В юности, находясь ещё в полусонном состоянии и думая, что жизнь – это сплошная сказка, Елена полагала (притом, что собственного мнения на этот счёт не имела), что эмансипация, которую так страстно проповедовали многие сильные женщины того времени, только мешает спокойной жизни под крылом мужа. К такой участи она готовилась. Со временем, под действием множества чужих мнений, она, наконец, обрела своё. Это убеждение, необходимое любой умной женщине, она отстаивала всю жизнь. Оказалось, что просвещённая Европа в освобождении прекрасного пола отстала от «варварской» России, властительницы великой культуры, которая даже после революции не зачахла, а распустилась новыми бутонами.
Елена охотно учувствовала в феминистских митингах, собраниях, на которые богато было время, где каждый чувствовал себя вправе высказываться, и пыталась помочь юным девочкам. Во времена её детства женщина была богиней. Богиней, которой восхищались, которую, пышно разодетую, любили рассматривать на светских приёмах, которой целовали руки, но мнения которой не спрашивали и не слишком заботились о её мыслях вообще. За подчёркнутой галантностью пряталось презрение. Елена предпочла быть человеком. Она не хотела преклонения или обожания, ведь за внешним благополучием и популярностью таких женщин часто преобладало скрытое от посторонних, порой даже от себя, несчастье, загнанность и невежество в элементарном.
Всю оставшуюся жизнь Елена с неизменной грустью вспоминала Алексея, Ольгу, Петра и Наталью, не понимая, чем заслужила остаться живой. Ей казалось, что тех, кто исчез из её жизни, никто не заменит. Они были неповторимыми, а остальные, те, кто встречался после, обыкновенными людьми, которым с ними невозможно было сравниться. После описанных событий она закрыла своё сердце для новых связей. Елена не хотела больше никого любить, чтобы больше так не страдать, не останавливаться на грани безумия из-за потерь. Призраки прошлого часто снились ей, и, просыпаясь посреди ночи в блаженной истоме, она лихорадочно пыталась вспомнить сновидение во всех подробностях. От этого становилось тепло и легко. Та жизнь казалась далёкой, нереальной, туманной и разбавленной фантазиями, как глубокое детство. Но она была чудесна в этих снах, где все снова были молоды, полны задора и живы. Елене иногда даже не верилось, что всё это действительно происходило. И она скорбела со всей страстью, на которую осталась способна. Эта примятая горечь переходила и на далёкую уже родину, ставшую туманом. Тоска по отчему краю пронизывала всё её существо. Но вернуться Елена не могла – никто из родных не хотел этого.

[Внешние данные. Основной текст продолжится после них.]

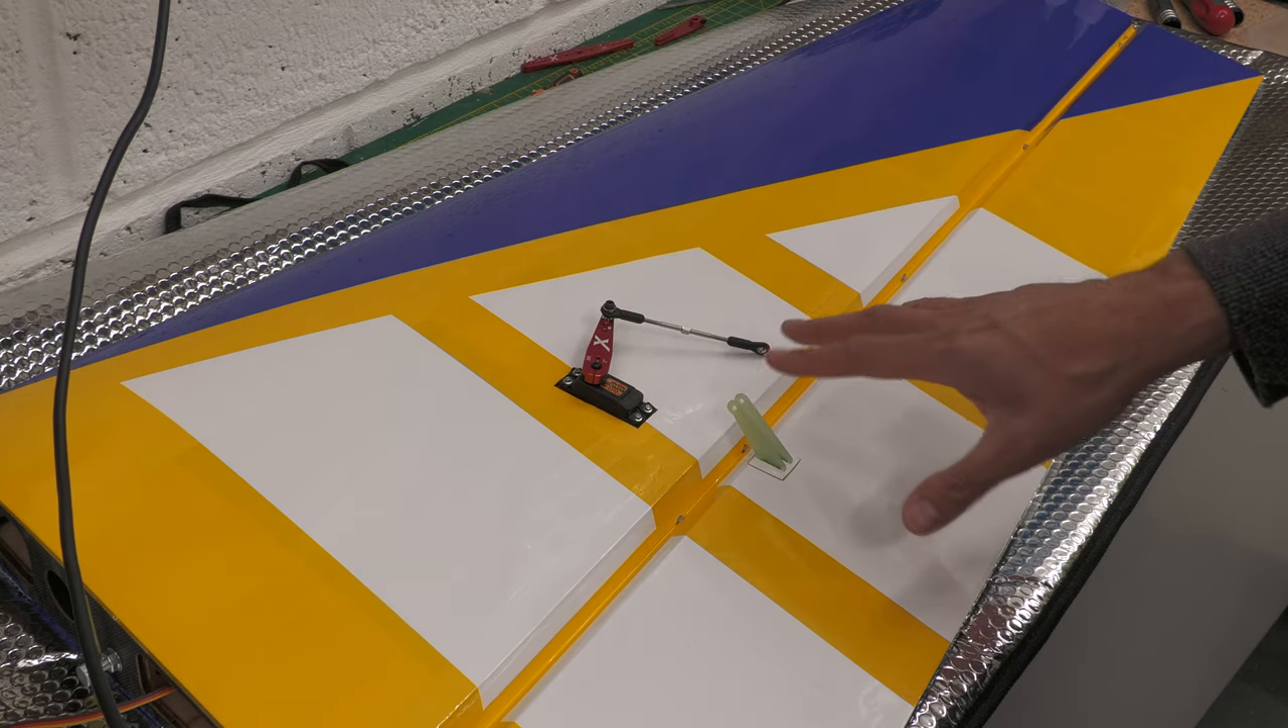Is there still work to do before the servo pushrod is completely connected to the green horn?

Уже привыкнув к Германии и заработав там уважение, Елена вышла замуж снова. Второй раз она связала себя с мужчиной, притянув его неугасающей, а все сильнее разгорающейся вязкой нежностью, потому что хотела помощи. Её новый муж, человек достойный, хотел найти именно такую жену, как Елена – логичную, аккуратную, без претензий на его личное время. А Елене ближе всего оказался он – умный и неконфликтный. Во втором браке она была счастливее, чем в первом. Она относилась к мужу со спокойной благодарностью. Внутренних метаний или истерик из-за того, что не тот рядом с ней, больше не случалось. То ли Елена Грушевская стала мудрее, то ли новый муж оказался лучше первого. По-своему она даже полюбила его, но это было тусклое подобие могучего чувства, закрывшего глаза вместе с Алексеем Нестеровым. О его конце Елена узнала из письма одной учительницы, ответившей на кипу её посланий.
Что ещё могло случиться с колеблемым мятежником в то бурное время? Его жизнь затерялась во мгле множества перепаханных эпохой душ. Она представляла, как приятно ему было после всех стенаний почувствовать под щекой рыхлую мягкость русской земли и понять, что не нужно больше ничего доказывать, драться с собой. Даже кристальная чистота неба не искупит всего безумия мира, лучше пожертвовать всем ради вечного покоя. Можно просто лежать так с пулей в спине и ждать, когда последние капли жизни вытекут из тебя. Елена не могла, хоть и первое время страстно этого желала, вернуться на родину и отыскать его следы. Все обиды между ними казались теперь настолько нелепыми, что было стыдно вспоминать их.
Елена продолжала жить, а не существовать, и местами была счастлива, но… любовь, парящую над жизнью, заставляющую думать, что взлетаешь, ей не суждено было пережить вновь. Это было не мечтательное чувство, а настоящая земная страсть, способная поколебать убеждения человека. И нельзя было сравнить это с тихим обожанием детей и внуков, а так же благодарностью человеку, заменившему им отца и деда. Елена понимала, что любить дано было ей единственный раз, и не огорчалась, благодаря судьбу за то, что было дано.